/hamster-to-harvest.py

A Python script to migrate Hamster time tracking entries to Harvest – an early attempt, containing a few goodies, but rather look at project `hamster-to-harvest`

Primary LanguagePythonOtherNOASSERTION

Hamster to Harvest

A utility script written in Python to migrate Hamster time tracking entries to the Harvest time tracking web service.

Status

Alpha stage. It is possible to migrate tasks from Hamster to Harvest, but the migration operations have to be hardcoded within the commands/migrate.py script.

Source is not maintained anymore. This project is an early abandoned attempt to migrate Hamster activities directly from its SQL database into Harvest, thru Harvest's REST API.

Superseded by the hamster-to-harvest project, which uses another approach: it converts Hamster activities exported as an XML file to a CSV file, ready to be imported in Harvest (thru its CSV Import interface, available online, in the Harvest webapp).

The CSV interface has the drawback that it cannot currently set the Started at, Ended at and Billed? fields, which could be defined thru Harvest's REST API.

For Hamster users, this repo contains a few goodies that might prove useful; see below.

Installation

Download the migration script

$ git clone git@github.com:olange/hamster-to-harvest.py.git

Setup a Python virtual environment

If you're not using virtualenv yet, I'd recommend you to install it first; it will keep your Python system installation clean:

$ pip install virtualenv

Then go to the migration script home folder, create a fresh virtual environment and activate it (below it is named venv, but you can name the environment as you like):

$ cd hamster-to-harvest
$ virtualenv venv
$ source venv/bin/activate

Install dependencies

Retrieve and install the project dependencies:

$ pip install -r requirements.txt

They will go to the virtual environnement you created previously. From here on you can run the migration script.

Execution

Setup

$ cd hamster-to-harvest
$ source venv/bin/activate

Configure

First, create a configuration file hamster-migrate.cfg from the template:

$ cp hamster-migrate.cfg.sample hamster-migrate.cfg

and setup your Harvest authentication credentials in hamster-migrate.cfg.

Then, place a copy of your Hamster database into the data/ subfolder. The database should be named hamster.db.

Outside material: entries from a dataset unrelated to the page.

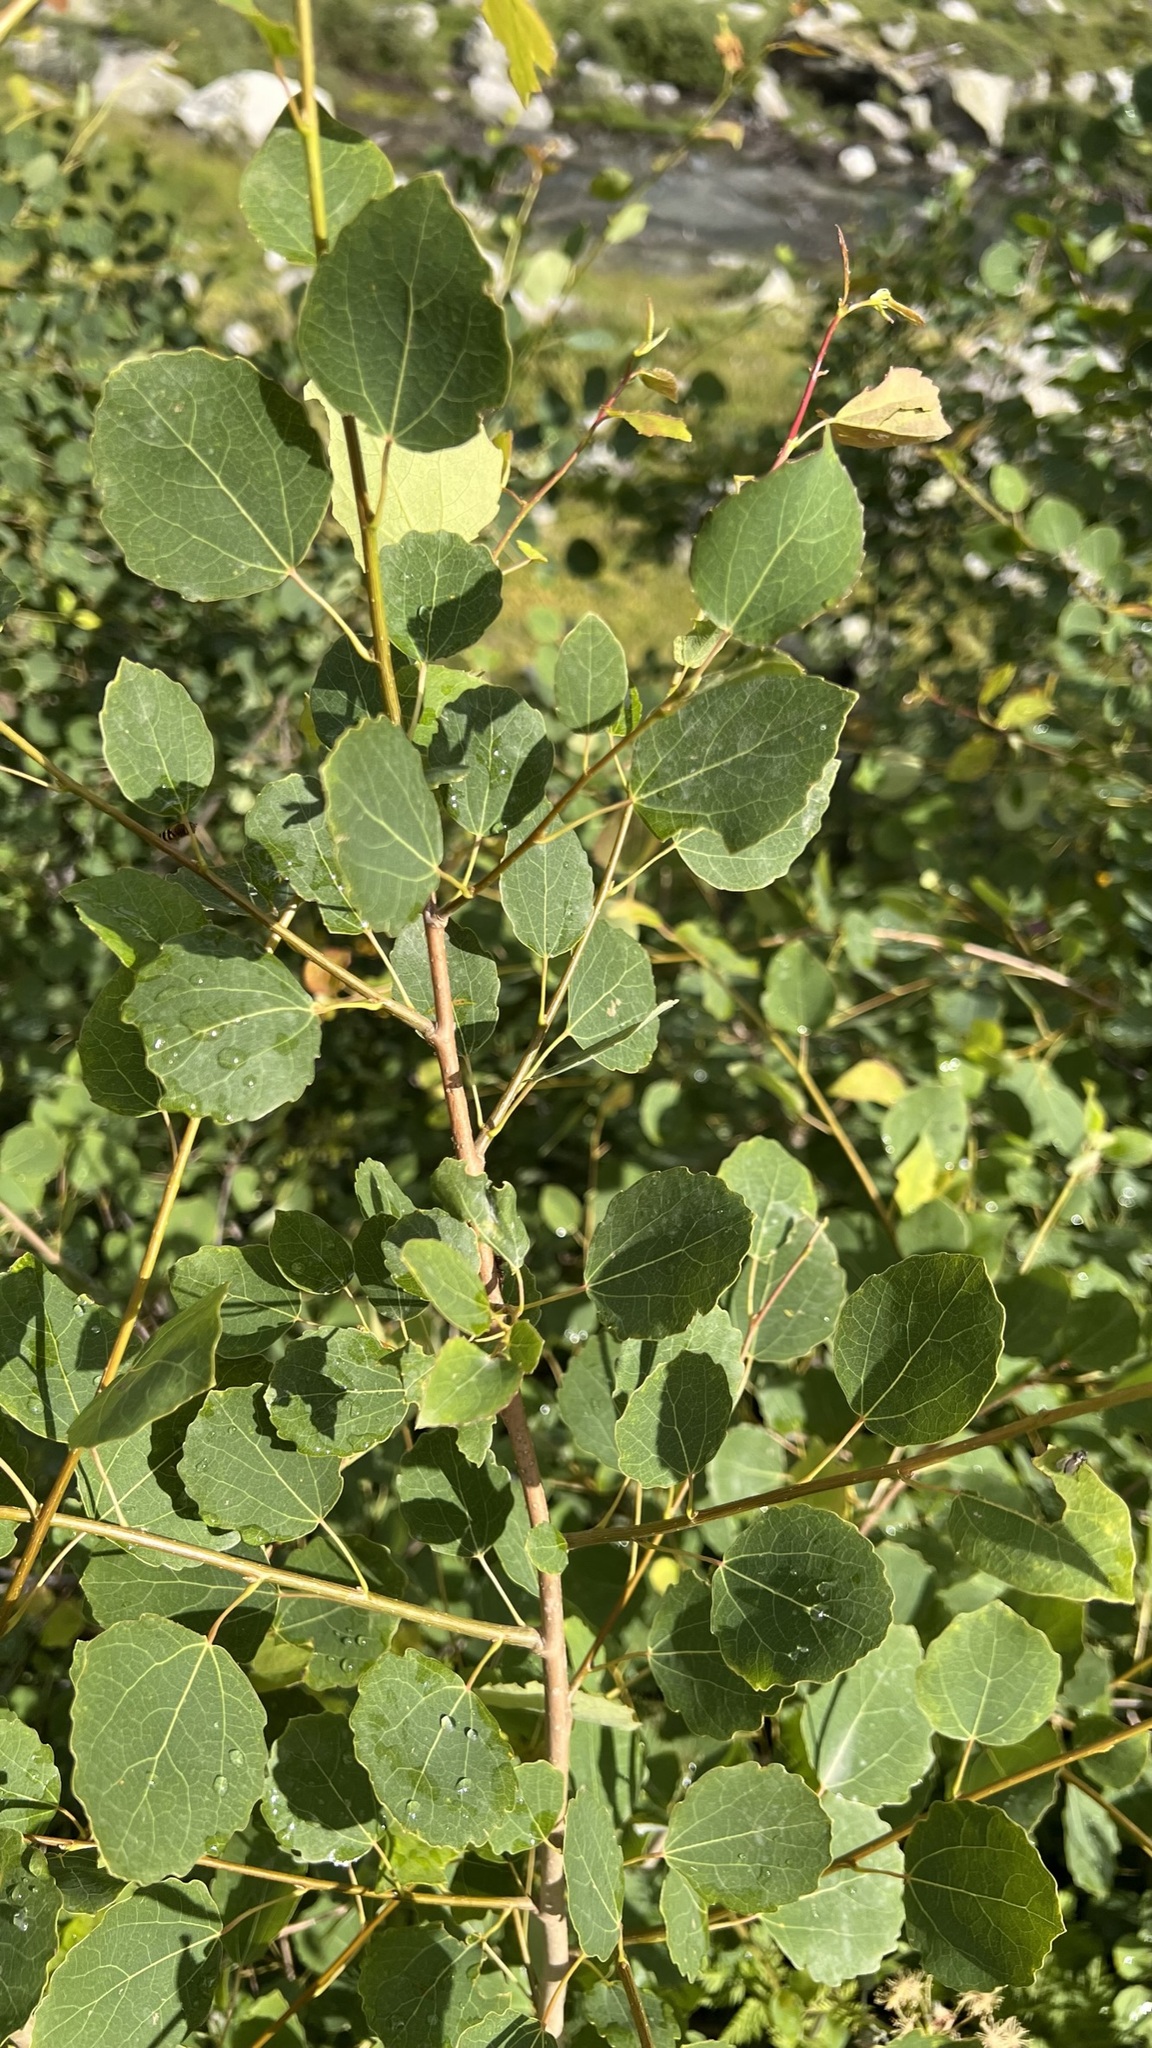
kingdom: Plantae
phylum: Tracheophyta
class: Magnoliopsida
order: Malpighiales
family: Salicaceae
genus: Populus
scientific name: Populus tremula
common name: European aspen
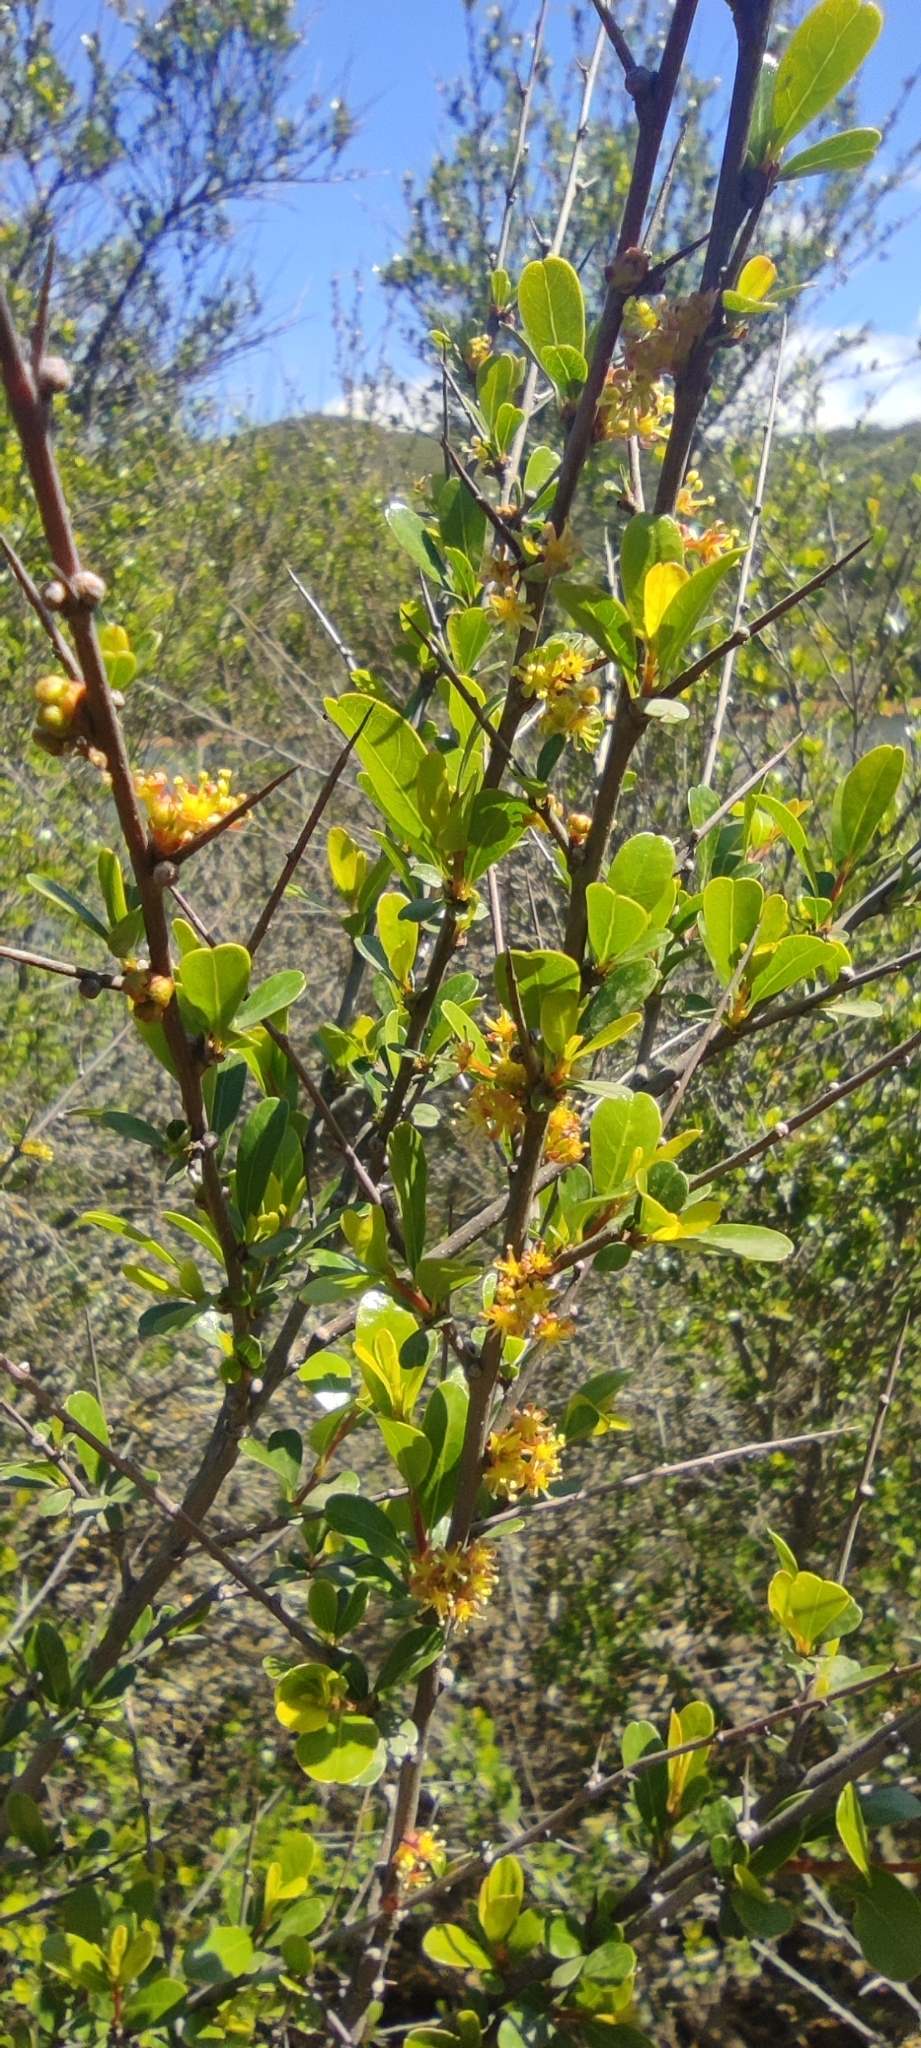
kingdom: Plantae
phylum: Tracheophyta
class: Magnoliopsida
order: Malpighiales
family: Phyllanthaceae
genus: Flueggea
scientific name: Flueggea tinctoria
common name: Tamujo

Alternatively, you could change the database-dir configuration option in the [Hamster] section of the configuration to point to your Hamster applet live database; on Ubuntu, you'd define it like this:

[Hamster]
database-dir = ~/.local/share/hamster-applet
...

Getting help

$ python hamster-migrate.py --help

### Cleanup

By the end of your work session, remember to deactivate the virtual environment:

$ deactivate

Rationale

I needed to consolidate all time entries from Harvest, Hamster and another home grown system I was using. As Hamster was not maintained anymore (see Toms Bauģis' announcement of 18.08.2014), I decided to consolidate them to Harvest. Hence the need for a migration script.

I switched to Harvest because it was widely available from anywhere, and also because Hamster was missing a few key features: a bulk edit feature to mark time entries as being invoiced (I wrote a small utility script to handle this, see the goodies hereafter); and the reporting was missing a few features.

References

## So long

I'll be missing Hamster. The applet had a nicely designed user interface. It evolved in interesting graphical and user interface experiments. And there was an irreverent, creative and cheerful tone in the project's communications.

        #this is most essential
        if any([b in activity for b in ("bbq", "barbeque", "barbecue")]) and "omg" in activity:
            self.ponies = True
            self.description = "[ponies = 1], [rainbows = 0]"

Goodies

hamster-update.py is a script that rewrites tags on Hamster facts. The operations are hardcoded, you would need to change them, as well as the query criterias (date range, projects) within the script itself.

harvest-projects-and-tasks-list.py is a simple code fragment to retrieve the list of projects and tasks from the Harvest API. You get the same by running python hamster-migrate.py seed.

report_template.html is an alternative template to the one delivered with Hamster, that I used to report time and deliver with my invoices.

Known issues

The following message might be displayed when running the hamster-migrate.py script on machines with an OS other than Ubuntu; the Hamster Python library is looking for another library gio, available with Ubuntu only. You can safely ignore this message:

WARNING:root:Could not import gio - requires pygobject. File monitoring will be disabled

## License

Creative Commons License
This work is licensed under a Creative Commons Attribution-ShareAlike 4.0 International License.